:: To do ::
Copy the listing from its first line through the line with "in Portugal", swapping "Reiturlaub" for "Reitferien" and leaving everything else unchanged. Leave the pictures out.

▶

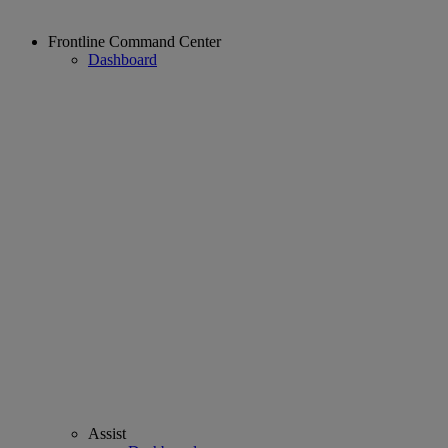
Frontline Command Center
Dashboard
Assist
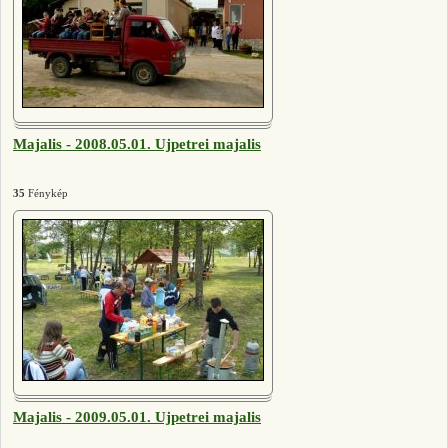
Majalis - 2008.05.01. Ujpetrei majalis
35
Fénykép
Majalis - 2009.05.01. Ujpetrei majalis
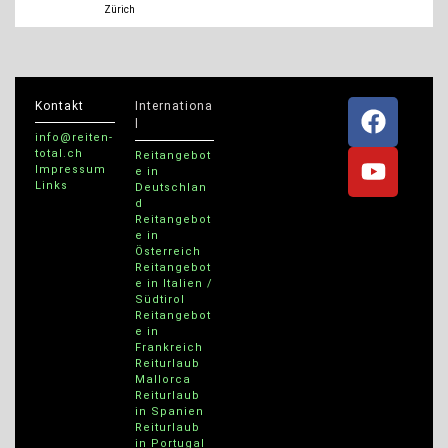
Zürich
Kontakt
Internationa
l
info@reiten-
total.ch
Reitangebot
Impressum
e in
Links
Deutschlan
d
Reitangebot
e in
Österreich
Reitangebot
e in Italien /
Südtirol
Reitangebot
e in
Frankreich
Reiturlaub
Mallorca
Reiturlaub
in Spanien
Reiturlaub
in Portugal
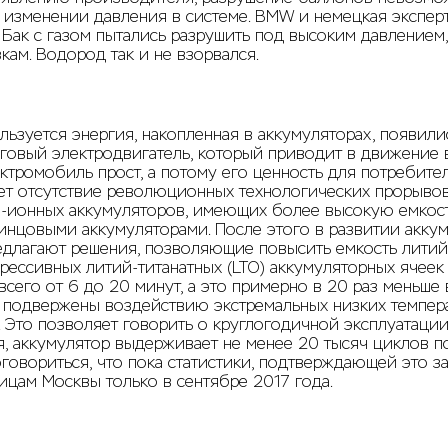
 изменении давления в системе. BMW и немецкая экспер
ак с газом пытались разрушить под высоким давлением, 
ам. Водород так и не взорвался.
зуется энергия, накопленная в аккумуляторах, появилис
тяговый электродвигатель, который приводит в движение
ектромобиль прост, а потому его ценность для потребит
т отсутствие революционных технологических прорывов 
й-ионных аккумуляторов, имеющих более высокую емкос
инцовыми аккумуляторами. После этого в развитии акку
длагают решения, позволяющие повысить емкость литий-и
грессивных литий-титанатных (LTO) аккумуляторных ячеек
всего от 6 до 20 минут, а это примерно в 20 раз меньш
не подвержены воздействию экстремальных низких темпер
. Это позволяет говорить о круглогодичной эксплуатаци
я, аккумулятор выдерживает не менее 20 тысяч циклов п
говориться, что пока статистики, подтверждающей это за
лицам Москвы только в сентябре 2017 года.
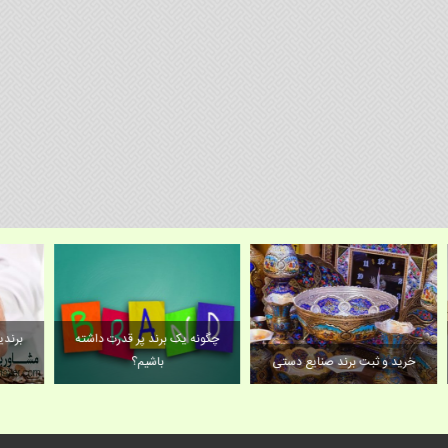
چگونه یک برند پر قدرت داشته
ب
خرید و ثبت برند صنایع دستی
باشیم؟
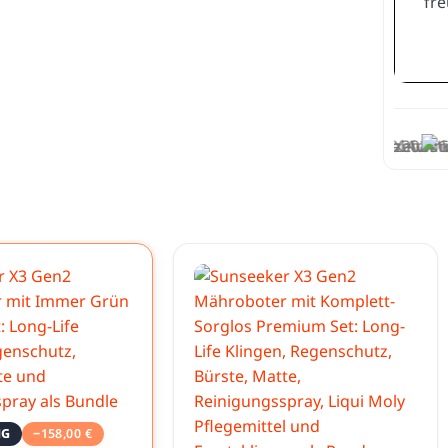
NG
−
158,00
€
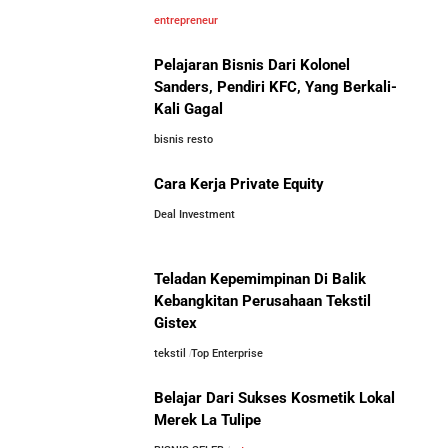
entrepreneur
Pelajaran Bisnis Dari Kolonel
Sanders, Pendiri KFC, Yang Berkali-
Kali Gagal
bisnis resto
Cara Kerja Private Equity
Deal Investment
Teladan Kepemimpinan Di Balik
Kebangkitan Perusahaan Tekstil
Gistex
tekstil
Top Enterprise
Belajar Dari Sukses Kosmetik Lokal
Merek La Tulipe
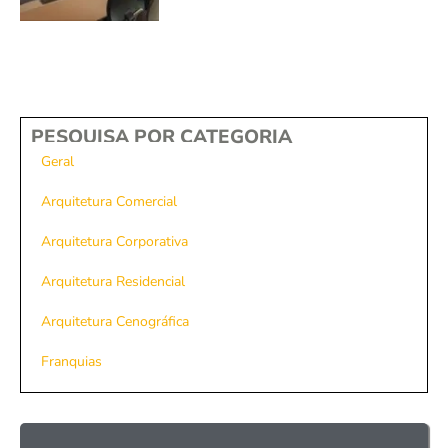
PESQUISA POR CATEGORIA
Geral
Arquitetura Comercial
Arquitetura Corporativa
Arquitetura Residencial
Arquitetura Cenográfica
Franquias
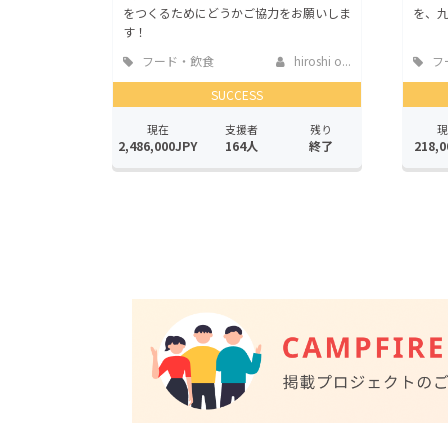
をつくるためにどうかご協力をお願いしま
を、
す！
フード・飲食
hiroshi o...
フ
店
店
SUCCESS
現在
支援者
残り
現
2,486,000JPY
164人
終了
218,0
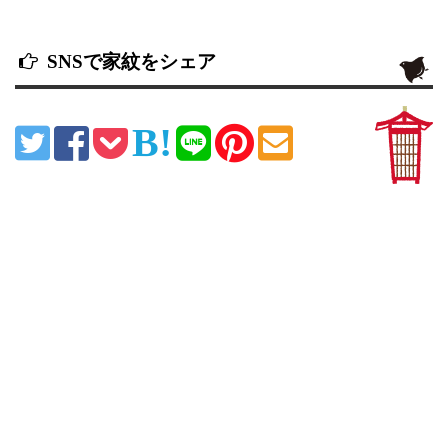
SNSで家紋をシェア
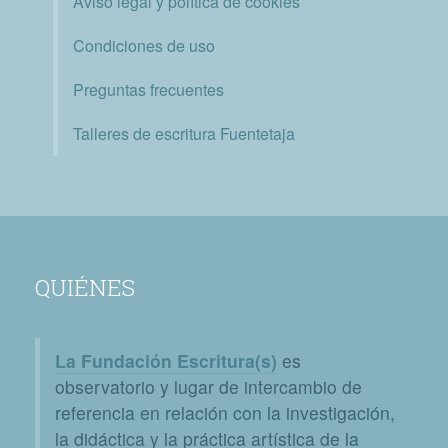
Aviso legal y política de cookies
Condiciones de uso
Preguntas frecuentes
Talleres de escritura Fuentetaja
QUIÉNES
La Fundación Escritura(s)
es
observatorio y lugar de intercambio de
referencia en relación con la investigación,
la didáctica y la práctica artística de la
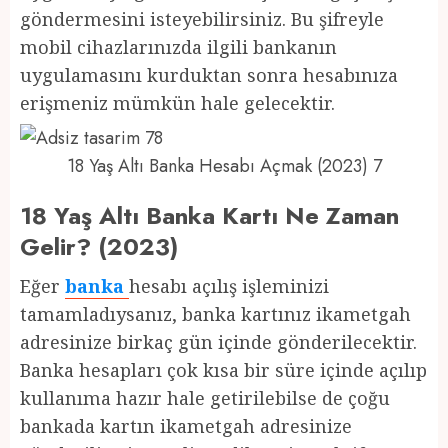
göndermesini isteyebilirsiniz. Bu şifreyle
mobil cihazlarınızda ilgili bankanın
uygulamasını kurduktan sonra hesabınıza
erişmeniz mümkün hale gelecektir.
18 Yaş Altı Banka Hesabı Açmak (2023) 7
18 Yaş Altı Banka Kartı Ne Zaman
Gelir? (2023)
Eğer
banka
hesabı açılış işleminizi
tamamladıysanız, banka kartınız ikametgah
adresinize birkaç gün içinde gönderilecektir.
Banka hesapları çok kısa bir süre içinde açılıp
kullanıma hazır hale getirilebilse de çoğu
bankada kartın ikametgah adresinize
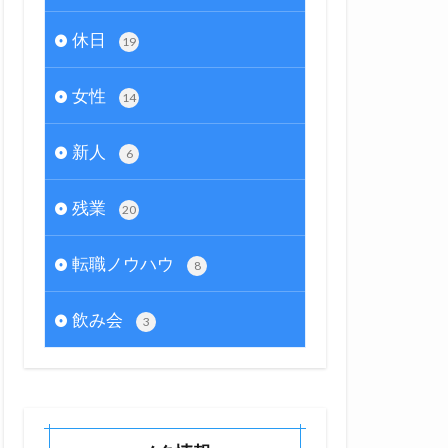
休日
19
女性
14
新人
6
残業
20
転職ノウハウ
8
飲み会
3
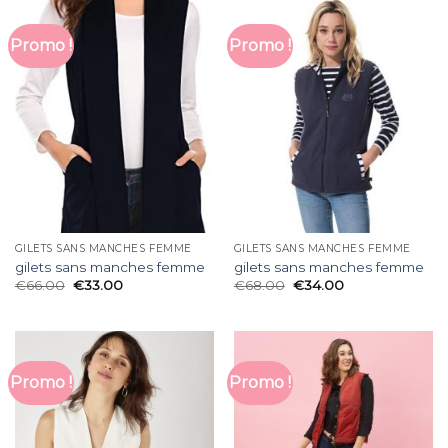
Promo !
Promo !
GILETS SANS MANCHES FEMME
GILETS SANS MANCHES FEMME
gilets sans manches femme
gilets sans manches femme
€
66.00
€
33.00
€
68.00
€
34.00
Promo !
Promo !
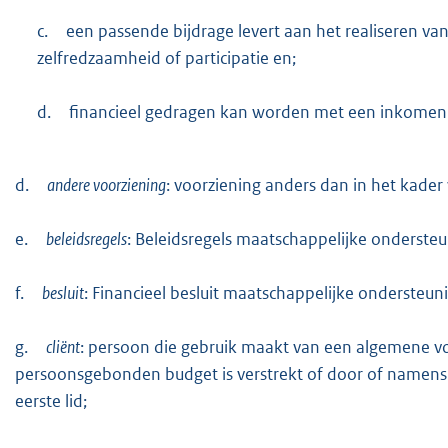
c.
een passende bijdrage levert aan het realiseren van e
zelfredzaamheid of participatie en;
d.
financieel gedragen kan worden met een inkome
d.
andere voorziening
: voorziening anders dan in het kade
e.
beleidsregels
: Beleidsregels maatschappelijke onderst
f.
besluit
: Financieel besluit maatschappelijke onderste
g.
cliënt
: persoon die gebruik maakt van een algemene v
persoonsgebonden budget is verstrekt of door of namens w
eerste lid;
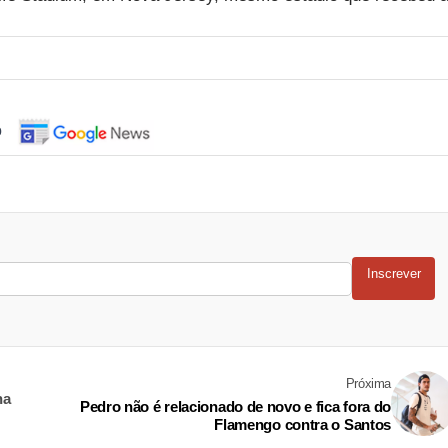
o
Inscrever
Próxima
na
Pedro não é relacionado de novo e fica fora do
Flamengo contra o Santos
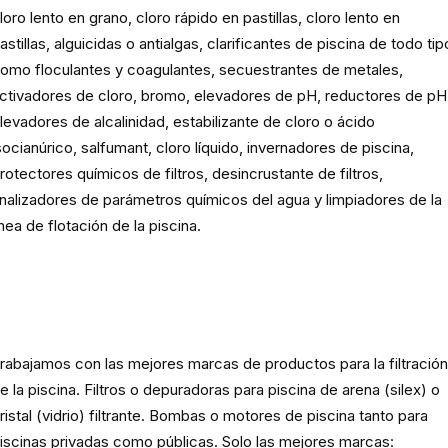
loro lento en grano, cloro rápido en pastillas, cloro lento en
astillas, alguicidas o antialgas, clarificantes de piscina de todo tip
omo floculantes y coagulantes, secuestrantes de metales,
ctivadores de cloro, bromo, elevadores de pH, reductores de pH
levadores de alcalinidad, estabilizante de cloro o ácido
socianúrico, salfumant, cloro líquido, invernadores de piscina,
rotectores químicos de filtros, desincrustante de filtros,
nalizadores de parámetros químicos del agua y limpiadores de la
ínea de flotación de la piscina.
Material para la filtración de la
piscina
rabajamos con las mejores marcas de productos para la filtració
e la piscina. Filtros o depuradoras para piscina de arena (silex) o
ristal (vidrio) filtrante. Bombas o motores de piscina tanto para
iscinas privadas como públicas. Solo las mejores marcas:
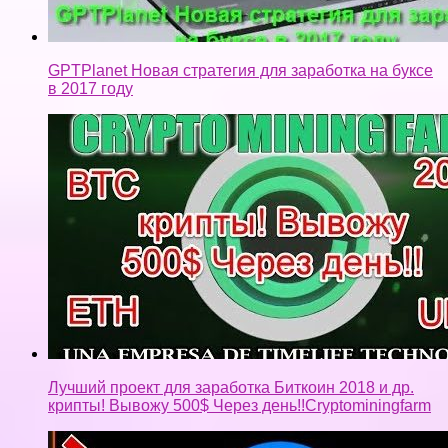
GPTPlanet Новая стратегия для заработка на буксе
в 2017 году
Лучший проект для заработка Биткоин 2018 и др.
крипты! Вывожу 500$ Через день!!Cryptominingfarm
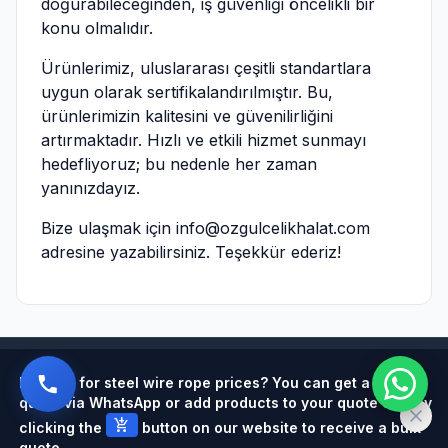
doğurabileceğinden, iş güvenliği öncelikli bir
konu olmalıdır.
Ürünlerimiz, uluslararası çeşitli standartlara
uygun olarak sertifikalandırılmıştır. Bu,
ürünlerimizin kalitesini ve güvenilirliğini
artırmaktadır. Hızlı ve etkili hizmet sunmayı
hedefliyoruz; bu nedenle her zaman
yanınızdayız.
Bize ulaşmak için
info@ozgulcelikhalat.com
adresine yazabilirsiniz. Teşekkür ederiz!
Powered by
Looking for steel wire rope prices? You can get a quick
quote via WhatsApp or add products to your quote cart by
add_shopping_cart
clicking the
button on our website to receive a bulk
quote.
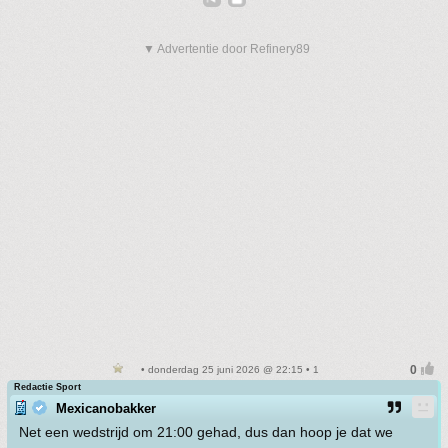
▼ Advertentie door Refinery89
• donderdag 25 juni 2026 @ 22:15 • 1
Redactie Sport
Mexicanobakker
Net een wedstrijd om 21:00 gehad, dus dan hoop je dat we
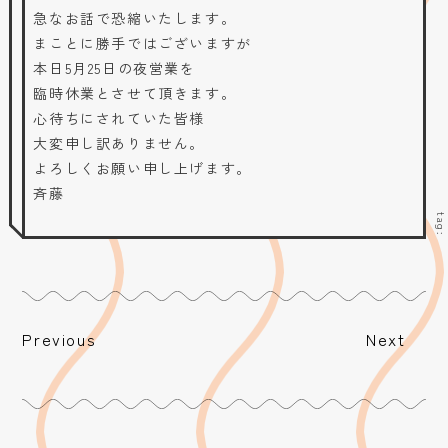
急なお話で恐縮いたします。
まことに勝手ではございますが
本日5月25日の夜営業を
臨時休業とさせて頂きます。
心待ちにされていた皆様
大変申し訳ありません。
よろしくお願い申し上げます。
斉藤
tag
Previous
Next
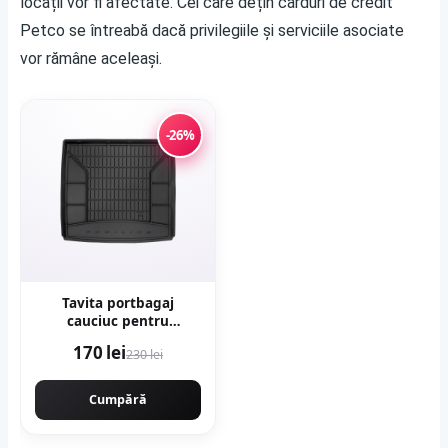
locații vor fi afectate. Cei care dețin carduri de credit
Petco se întreabă dacă privilegiile și serviciile asociate
vor rămâne aceleași.
-26%
Tavita portbagaj
cauciuc pentru
Mercedes Gle (V167)
170 lei
230 lei
Suv 10.18-
Cumpără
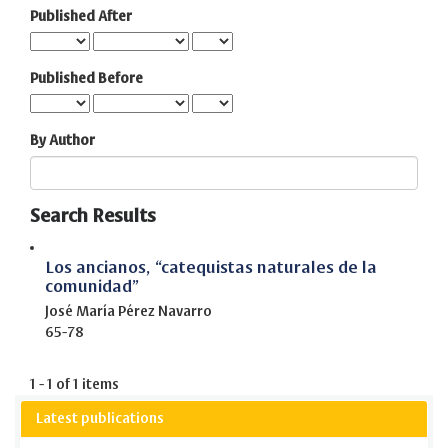
Published After
Published Before
By Author
Search Results
Los ancianos, “catequistas naturales de la
comunidad”
José María Pérez Navarro
65-78
1 - 1 of 1 items
Latest publications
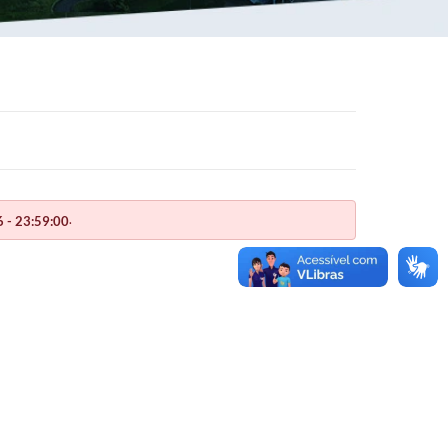
.
 - 23:59:00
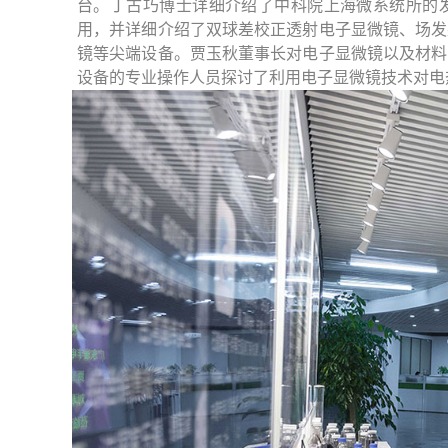
台。丁古巧博士详细介绍了中科院上海微系统所的
用，并详细介绍了双球差校正透射电子显微镜、场发
镜等尖端设备。贾玉秋董事长对电子显微镜以及材料
设备的专业操作人员探讨了利用电子显微镜技术对电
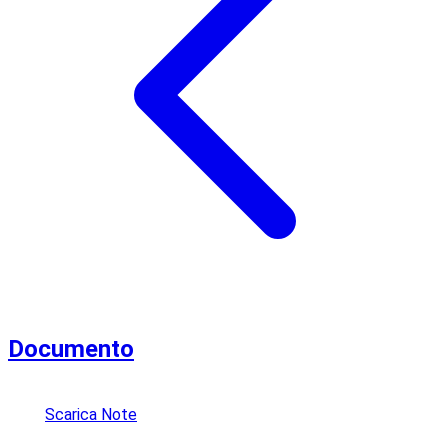
Documento
Scarica Note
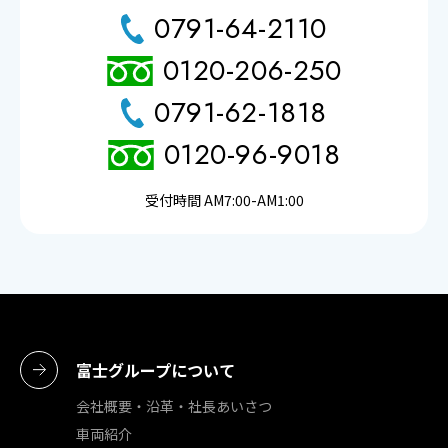
0791-64-2110
0120-206-250
0791-62-1818
0120-96-9018
受付時間 AM7:00-AM1:00
富士グループについて
会社概要・沿⾰・社⻑あいさつ
⾞両紹介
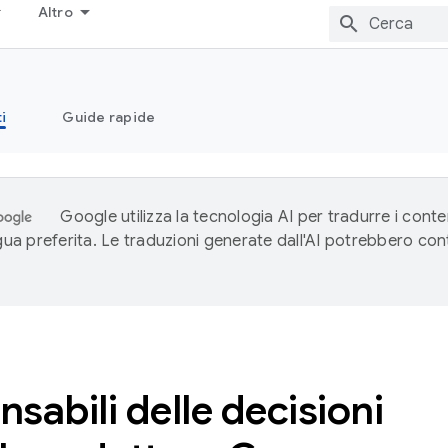
Altro
i
Guide rapide
Google utilizza la tecnologia AI per tradurre i conte
ngua preferita. Le traduzioni generate dall'AI potrebbero co
sabili delle decisioni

◀

:: Output of the task ::
Frontline Command Center
Dashboard
Assist
Majalis - 2008.05.01. Ujpetrei majalis
35
Fénykép
Majalis - 2009.05.01. Ujpetrei majalis
Zürich
Kontakt
Internationa
l
info@reiten-
total.ch
Reitangebot
Impressum
e in
Links
Deutschlan
d
Reitangebot
e in
Österreich
Reitangebot
e in Italien /
Südtirol
Reitangebot
e in
Frankreich
Reitferien
Mallorca
Reitferien
in Spanien
Reitferien
in Portugal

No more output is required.